Having recently graduated from a Southern Californian high school myself, I can assure you that no one referred to people’s faces as “mugs,” and boys never called themselves “cads” — at least not in earnest. But this is exactly how high school students speak in writer-director Rian Johnson’s “Brick,” a film set in a contemporary and typically-bland Southern Californian suburb (think San Clemente). Johnson has ambitiously fused classic film noir — hence the anachronistic dialect and lexicon — with cliched high school drama. And while this unexpected combination won “Brick” an award for originality of vision at the 2005 Sundance Film Festival, the merger was not exactly seamless.

“Brick” follows the story of bespectacled lover-in-mourning-turned-private-dick Brendan Frye (Joseph Gordon-Levitt) as he delves into an underworld of drugs and thugs to figure out who killed his ex-girlfriend Emily (Emilie de Ravin, the pregnant girl on TV’s “Lost”). Gordon-Levitt, true to his magnificent performance in Gregg Araki’s disturbing “Mysterious Skin,” turns out a worthy performance.

But Brendan, like the rest of the cast, fails to fully come alive. There is something disingenuous and unbelievable about a high school student who wears clunky, scuffed-up dress shoes befitting a middle-aged man and says things like “I got all five senses and I slept last night. That puts me six up on the lot of you.” Brendan is a brooding loner who keeps to himself behind the school portables, but is impossible to intimidate and is cool enough to make a point of putting away his glasses before beating up the football star without looking ridiculous (he packs a mean right hook, too).

While intriguing, his character is an example of where Johnson’s fusion experiment begins to fall apart at the seams. The decision to stick with the 1930s crime argot keeps the audience from ever being able to identify with or believe in the characters. The urgent, authoritative phrase “you know where to find me” has become “you know where I eat lunch.”

The mystery leaps into action when Brendan receives a cryptic phone call from Emily — who dumped him to hang out with the popular “upper-crust” kids — asking for his help.
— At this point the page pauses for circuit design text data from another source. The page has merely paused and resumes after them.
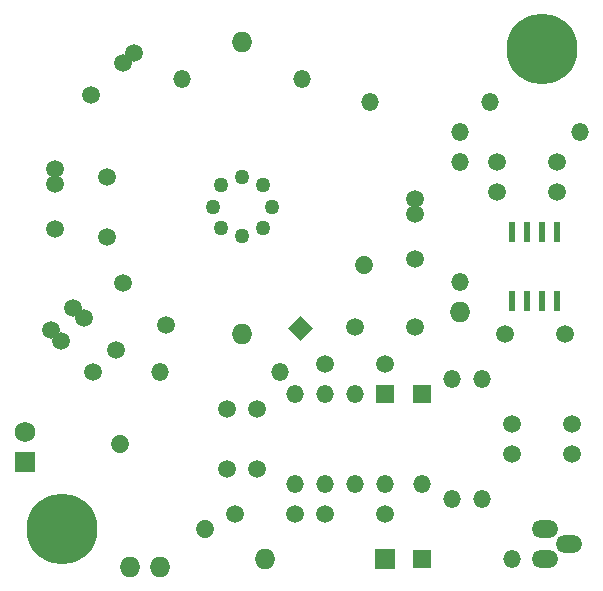
<source format=gts>
G04 (created by PCBNEW (22-Jun-2014 BZR 4027)-stable) date Tue 23 Jan 2018 05:46:58 AM CST*
%MOIN*%
G04 Gerber Fmt 3.4, Leading zero omitted, Abs format*
%FSLAX34Y34*%
G01*
G70*
G90*
G04 APERTURE LIST*
%ADD10C,0.00590551*%
%ADD11O,0.0885X0.059*%
%ADD12O,0.059X0.059*%
%ADD13C,0.059*%
%ADD14C,0.05*%
%ADD15R,0.059X0.059*%
%ADD16O,0.069X0.069*%
%ADD17C,0.23622*%
%ADD18C,0.059*%
%ADD19R,0.069X0.069*%
%ADD20C,0.069*%
%ADD21R,0.019X0.07*%
G04 APERTURE END LIST*
G54D10*
G54D11*
X95852Y-43250D03*
X96647Y-43750D03*
X95852Y-44250D03*
G54D12*
X92750Y-38250D03*
X92750Y-42250D03*
X93750Y-42250D03*
X93750Y-38250D03*
X83000Y-38000D03*
X87000Y-38000D03*
X83750Y-28250D03*
X87750Y-28250D03*
G54D13*
X84500Y-43250D02*
X84500Y-43250D01*
X81671Y-40421D02*
X81671Y-40421D01*
G54D14*
X85042Y-31792D03*
X86457Y-31792D03*
X86739Y-32500D03*
X85750Y-31510D03*
X86457Y-33207D03*
X85750Y-33489D03*
X85042Y-33207D03*
X84760Y-32500D03*
G54D15*
X90500Y-38750D03*
G54D12*
X89500Y-38750D03*
X88500Y-38750D03*
X87500Y-38750D03*
X87500Y-41750D03*
X88500Y-41750D03*
X90500Y-41750D03*
X89500Y-41750D03*
G54D16*
X83000Y-44500D03*
X82000Y-44500D03*
G54D17*
X95750Y-27250D03*
G54D18*
X94750Y-40750D03*
X96750Y-40750D03*
X91500Y-36500D03*
X89500Y-36500D03*
X85250Y-41250D03*
X85250Y-39250D03*
X86250Y-41250D03*
X86250Y-39250D03*
X88500Y-42750D03*
X90500Y-42750D03*
X81792Y-35042D03*
X83207Y-36457D03*
X81250Y-31500D03*
X81250Y-33500D03*
X96750Y-39750D03*
X94750Y-39750D03*
X90500Y-37750D03*
X88500Y-37750D03*
X87500Y-42750D03*
X85500Y-42750D03*
G54D16*
X85750Y-36750D03*
G54D19*
X90500Y-44250D03*
G54D16*
X86500Y-44250D03*
G54D15*
X91750Y-38750D03*
G54D12*
X91750Y-41750D03*
G54D10*
G36*
X87689Y-36143D02*
X88106Y-36560D01*
X87689Y-36977D01*
X87272Y-36560D01*
X87689Y-36143D01*
X87689Y-36143D01*
G37*
G54D13*
X89810Y-34439D02*
X89810Y-34439D01*
G54D15*
X91750Y-44250D03*
G54D12*
X94750Y-44250D03*
G54D18*
X82133Y-27366D03*
X80719Y-28780D03*
X81780Y-27719D03*
X79500Y-31250D03*
X79500Y-33250D03*
X79500Y-31750D03*
X91500Y-32250D03*
X91500Y-34250D03*
X91500Y-32750D03*
G54D19*
X78500Y-41000D03*
G54D20*
X78500Y-40000D03*
G54D17*
X79750Y-43250D03*
G54D16*
X85750Y-27000D03*
G54D21*
X96250Y-33350D03*
X95750Y-33350D03*
X95250Y-33350D03*
X94750Y-33350D03*
X94750Y-35650D03*
X95250Y-35650D03*
X95750Y-35650D03*
X96250Y-35650D03*
G54D12*
X90000Y-29000D03*
X94000Y-29000D03*
X97000Y-30000D03*
X93000Y-30000D03*
X93000Y-31000D03*
X93000Y-35000D03*
G54D18*
X94250Y-31000D03*
X96250Y-31000D03*
X96250Y-32000D03*
X94250Y-32000D03*
X96500Y-36750D03*
X94500Y-36750D03*
G54D16*
X93000Y-36000D03*
G54D18*
X80116Y-35866D03*
X81530Y-37280D03*
X80469Y-36219D03*
X79366Y-36616D03*
X80780Y-38030D03*
X79719Y-36969D03*
M02*

</source>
And when she ends up dead just two days later, Brendan enlists the help of his friend The Brain (Matt O’Leary), who wears coke-bottle glasses and solves Rubik’s cubes in under a minute, to help him piece together the events surrounding Emily’s death.

Red herrings and plot twists abound, and Johnson plants cryptic clues that are as puzzling to the characters in the film as they are to the audience. And like any good detective story, these tantalizing hints culminate in an equally cohesive and interesting ending.
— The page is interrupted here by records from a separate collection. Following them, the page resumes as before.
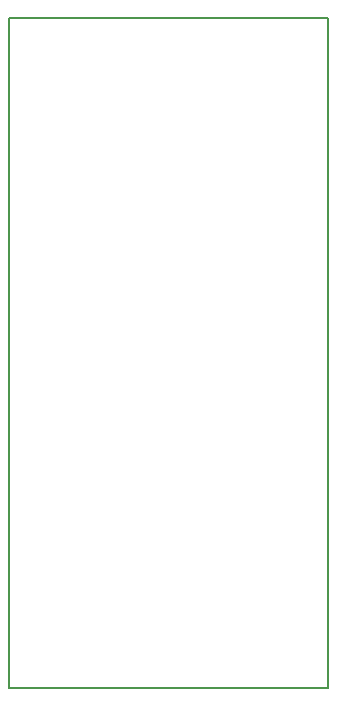
<source format=gm1>
G04 #@! TF.FileFunction,Other,ECO2*
%FSLAX46Y46*%
G04 Gerber Fmt 4.6, Leading zero omitted, Abs format (unit mm)*
G04 Created by KiCad (PCBNEW 4.0.2-stable) date 1/2/2018 2:21:40 AM*
%MOMM*%
G01*
G04 APERTURE LIST*
%ADD10C,0.050000*%
%ADD11C,0.150000*%
G04 APERTURE END LIST*
D10*
D11*
X34712000Y-110465000D02*
X61712000Y-110465000D01*
X61712000Y-53704915D02*
X61712000Y-110465000D01*
X34712000Y-53704915D02*
X61712000Y-53704915D01*
X34712000Y-53704915D02*
X34712000Y-110465000D01*
M02*

</source>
Along the way, Brendan runs into the usual suspects — femmes fatales embodied in the school drama queen and the token rich girl, muscly thugs and potheads — all of whom lead the high school gumshoe to the Pin (Lucas Haas). The Pin (short for “kingpin”) is a wiry, falcon-crested-cane-wielding drug lord who, at 26, still lives with his mother. Haas’ wide-eyed, smirking portrayal of the eccentric Pin is at once suitably eerie and slightly comical.

For all of the film’s shortcomings, there are brilliant moments of genuine wit, and Johnson occasionally satirizes Southern Californian suburbia successfully and without pretension. To compensate for the oft-wooden dialogue, there are a few snappy conversations with pleasantly understated humor that let the audience know Johnson isn’t a half-bad writer after all. And, true to the film’s artistic “indie” side, the smoggy colors and wide-angle cinematography result in an impressive and deliberately bleak aesthetic. Similarly noteworthy, Nathan Johnson’s original piano-heavy score manages to avoid jazz bar sleaze and succeeds in translating the drama and suspense of noir mystery into sonic form.

“Brick” is certainly not without faults, but then again it is Johnson’s first film. And while the daring combination of noir with teenage drama is far from perfect, it at least ensures that both old-timer fans of “The Maltese Falcon” and indie film acolytes will find “Brick” most enjoyable.